Review: "Creed"
Our newest team member Chris Feil saw the latest in a long dormant franchise early. Here's his review - Editor
Making good on his mainstream sensibilities post-Fruitvale Station, Ryan Coogler returns with Rocky reboot/sequel/spin-off Creed. Born after his legendary father Apollo's death after an affair, Adonis (Michael B. Jordan) attempts to forge his own boxing path without the Creed namesake, recruiting his father's notorious opponent and comrade Rocky Balboa. Similarly, the film tries to have it both ways, attempting to be a sideways stand-alone film while borrowing heavily on the iconography of the original. It is a bit of a left turn for cinema's current trend of cut-and-paste nostalgia, giving Coogler's film a much needed edge for a tired genre, but cursing it with enormous shoes it falls short of filling.

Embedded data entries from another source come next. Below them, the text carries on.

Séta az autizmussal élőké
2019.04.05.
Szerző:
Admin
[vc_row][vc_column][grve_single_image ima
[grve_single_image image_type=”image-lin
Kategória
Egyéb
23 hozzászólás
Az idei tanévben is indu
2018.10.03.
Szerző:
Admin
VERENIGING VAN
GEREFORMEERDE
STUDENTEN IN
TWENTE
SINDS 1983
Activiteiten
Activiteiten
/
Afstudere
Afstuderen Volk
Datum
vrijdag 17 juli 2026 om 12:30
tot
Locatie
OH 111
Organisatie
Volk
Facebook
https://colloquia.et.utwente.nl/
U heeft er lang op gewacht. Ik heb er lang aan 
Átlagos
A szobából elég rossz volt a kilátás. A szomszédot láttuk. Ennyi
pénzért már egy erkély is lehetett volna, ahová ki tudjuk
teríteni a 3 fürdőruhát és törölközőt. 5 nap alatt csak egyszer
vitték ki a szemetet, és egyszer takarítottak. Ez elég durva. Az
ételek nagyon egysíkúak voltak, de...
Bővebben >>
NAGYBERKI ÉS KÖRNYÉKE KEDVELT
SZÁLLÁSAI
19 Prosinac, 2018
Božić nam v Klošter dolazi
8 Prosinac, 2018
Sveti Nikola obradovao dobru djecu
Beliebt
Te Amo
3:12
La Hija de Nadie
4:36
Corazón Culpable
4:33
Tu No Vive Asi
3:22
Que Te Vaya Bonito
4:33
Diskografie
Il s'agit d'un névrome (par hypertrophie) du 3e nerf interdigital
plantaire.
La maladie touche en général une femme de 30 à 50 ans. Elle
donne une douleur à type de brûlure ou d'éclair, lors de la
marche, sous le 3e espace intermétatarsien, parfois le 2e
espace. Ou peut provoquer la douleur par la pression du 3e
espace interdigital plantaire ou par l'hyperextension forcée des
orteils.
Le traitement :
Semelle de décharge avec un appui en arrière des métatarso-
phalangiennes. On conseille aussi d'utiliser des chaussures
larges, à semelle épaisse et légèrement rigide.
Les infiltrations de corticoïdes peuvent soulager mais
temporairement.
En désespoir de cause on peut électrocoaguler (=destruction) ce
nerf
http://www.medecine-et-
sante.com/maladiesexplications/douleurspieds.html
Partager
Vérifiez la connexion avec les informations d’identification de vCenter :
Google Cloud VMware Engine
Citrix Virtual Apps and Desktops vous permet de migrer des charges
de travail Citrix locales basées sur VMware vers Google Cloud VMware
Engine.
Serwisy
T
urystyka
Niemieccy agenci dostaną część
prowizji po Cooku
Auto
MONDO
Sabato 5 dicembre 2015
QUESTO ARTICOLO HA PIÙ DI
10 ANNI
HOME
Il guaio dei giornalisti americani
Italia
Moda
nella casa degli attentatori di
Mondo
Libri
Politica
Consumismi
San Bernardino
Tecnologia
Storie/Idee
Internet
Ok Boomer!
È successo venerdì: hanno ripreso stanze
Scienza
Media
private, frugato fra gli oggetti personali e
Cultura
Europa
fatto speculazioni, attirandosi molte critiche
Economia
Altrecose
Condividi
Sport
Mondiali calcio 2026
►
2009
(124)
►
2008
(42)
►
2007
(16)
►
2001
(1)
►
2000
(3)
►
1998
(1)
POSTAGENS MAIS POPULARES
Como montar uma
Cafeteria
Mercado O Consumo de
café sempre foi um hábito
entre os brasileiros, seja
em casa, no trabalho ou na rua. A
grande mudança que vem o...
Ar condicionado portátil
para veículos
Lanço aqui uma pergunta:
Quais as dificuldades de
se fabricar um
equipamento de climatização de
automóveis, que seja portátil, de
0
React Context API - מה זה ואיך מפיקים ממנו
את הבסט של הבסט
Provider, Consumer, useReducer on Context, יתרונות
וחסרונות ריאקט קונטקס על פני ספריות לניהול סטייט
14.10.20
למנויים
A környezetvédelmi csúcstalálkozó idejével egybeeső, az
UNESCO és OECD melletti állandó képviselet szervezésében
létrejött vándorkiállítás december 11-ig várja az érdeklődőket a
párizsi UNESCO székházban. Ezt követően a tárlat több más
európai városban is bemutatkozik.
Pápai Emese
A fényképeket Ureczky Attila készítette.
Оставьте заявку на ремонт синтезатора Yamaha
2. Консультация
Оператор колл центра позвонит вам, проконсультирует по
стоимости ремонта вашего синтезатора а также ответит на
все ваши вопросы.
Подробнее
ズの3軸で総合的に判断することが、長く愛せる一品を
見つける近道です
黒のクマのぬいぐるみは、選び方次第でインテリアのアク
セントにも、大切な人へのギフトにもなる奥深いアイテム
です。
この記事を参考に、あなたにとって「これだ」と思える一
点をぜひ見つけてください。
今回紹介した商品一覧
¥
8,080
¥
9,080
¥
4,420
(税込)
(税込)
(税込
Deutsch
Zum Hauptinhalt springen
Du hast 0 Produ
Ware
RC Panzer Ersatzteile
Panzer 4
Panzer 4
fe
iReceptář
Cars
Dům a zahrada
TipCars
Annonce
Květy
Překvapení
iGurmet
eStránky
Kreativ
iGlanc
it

If Fruitvale showed us anything about Ryan Coogler's potential, it was that he could both emotionally invest the audience with a charismatic subject and that he knew how to structure a film's most intense scenes for their maximum dramatic effect. These skills make him the perfect candidate for a mainstream actioner that pulls on the heartstrings, and Creed provides a solid larger platform for him to deliver those goods. Unfortunately still present is his diminished sense of confidence and clarity of vision in extended dialogue scenes, lending to an overall flabby structure. He knows what we want as audience and how to give it to us, but here he has a tricky time transitioning between story beats.